From the Research
The Watchman device has a relatively low failure rate for stroke prevention in patients with atrial fibrillation, with a procedural success rate of approximately 95% and a failure rate of about 5%, as demonstrated in the most recent study 1. The device reduces stroke risk by approximately 80% compared to no treatment, which is comparable to warfarin therapy. However, there are specific risks associated with the procedure, including a 2-3% risk of serious complications such as pericardial effusion, device embolization, or procedure-related stroke. Some key points to consider when evaluating the Watchman device for stroke prevention in patients with atrial fibrillation include:
- The device works by physically closing off the left atrial appendage where most stroke-causing blood clots form in atrial fibrillation patients.
- Patients require post-procedure anticoagulation therapy, typically with warfarin for 45 days followed by dual antiplatelet therapy for 6 months, then lifelong aspirin.
- Long-term device-related thrombus formation occurs in about 3-4% of patients, which may increase stroke risk if not managed properly.
- Regular follow-up with echocardiography is essential to ensure proper device positioning and function.
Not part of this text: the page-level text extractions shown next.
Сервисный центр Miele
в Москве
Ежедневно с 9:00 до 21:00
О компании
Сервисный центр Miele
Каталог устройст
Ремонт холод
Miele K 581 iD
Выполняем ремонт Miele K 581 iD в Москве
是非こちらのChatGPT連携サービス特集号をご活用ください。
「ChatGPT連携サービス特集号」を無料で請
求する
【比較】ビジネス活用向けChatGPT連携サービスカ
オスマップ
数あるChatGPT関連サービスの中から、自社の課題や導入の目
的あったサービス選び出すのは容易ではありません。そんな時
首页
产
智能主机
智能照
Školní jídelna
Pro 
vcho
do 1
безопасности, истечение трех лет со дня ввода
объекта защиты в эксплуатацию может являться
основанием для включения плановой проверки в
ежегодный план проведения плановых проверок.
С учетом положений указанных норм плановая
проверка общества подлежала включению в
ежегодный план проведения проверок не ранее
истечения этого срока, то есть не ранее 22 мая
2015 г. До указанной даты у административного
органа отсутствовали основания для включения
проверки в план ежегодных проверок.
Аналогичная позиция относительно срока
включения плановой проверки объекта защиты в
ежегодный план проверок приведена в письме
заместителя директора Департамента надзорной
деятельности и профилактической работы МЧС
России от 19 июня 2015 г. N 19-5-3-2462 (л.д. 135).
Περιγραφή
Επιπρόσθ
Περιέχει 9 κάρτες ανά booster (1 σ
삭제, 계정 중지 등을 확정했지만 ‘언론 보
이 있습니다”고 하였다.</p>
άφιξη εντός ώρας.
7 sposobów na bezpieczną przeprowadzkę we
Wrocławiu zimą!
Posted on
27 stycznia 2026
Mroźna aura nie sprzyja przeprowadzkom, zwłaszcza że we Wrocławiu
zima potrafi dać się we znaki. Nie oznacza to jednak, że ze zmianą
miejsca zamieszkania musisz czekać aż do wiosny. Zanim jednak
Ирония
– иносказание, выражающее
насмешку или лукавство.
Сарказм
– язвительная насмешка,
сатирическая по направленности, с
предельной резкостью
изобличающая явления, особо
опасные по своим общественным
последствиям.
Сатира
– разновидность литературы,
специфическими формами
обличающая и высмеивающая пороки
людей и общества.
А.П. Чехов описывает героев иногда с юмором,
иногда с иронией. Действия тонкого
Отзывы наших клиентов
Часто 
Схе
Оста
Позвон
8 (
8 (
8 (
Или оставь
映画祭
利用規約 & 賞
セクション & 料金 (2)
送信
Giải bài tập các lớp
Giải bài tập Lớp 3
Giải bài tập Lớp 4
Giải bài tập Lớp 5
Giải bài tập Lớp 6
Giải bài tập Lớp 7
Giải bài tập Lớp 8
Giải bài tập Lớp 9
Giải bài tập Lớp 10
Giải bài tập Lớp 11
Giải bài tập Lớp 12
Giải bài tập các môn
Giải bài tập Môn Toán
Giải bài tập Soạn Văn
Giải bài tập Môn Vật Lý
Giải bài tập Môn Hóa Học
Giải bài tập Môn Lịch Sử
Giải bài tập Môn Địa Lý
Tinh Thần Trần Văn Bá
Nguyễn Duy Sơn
- Patient selection is crucial, as those with certain anatomical features or contraindications to short-term anticoagulation may not be suitable candidates, as noted in studies 2, 3. The most recent and highest quality study 1 supports the use of the Watchman device as a viable option for stroke prevention in patients with atrial fibrillation, particularly those with contraindications to anticoagulation. Some of the benefits of the Watchman device include:
- Reduced risk of stroke and systemic embolism
- Lower risk of major bleeding compared to long-term anticoagulation
- Potential for improved quality of life and reduced morbidity and mortality. Overall, the Watchman device is a valuable treatment option for patients with atrial fibrillation who are at high risk of stroke and systemic embolism, and who may not be suitable candidates for long-term anticoagulation, as supported by the evidence 1, 4.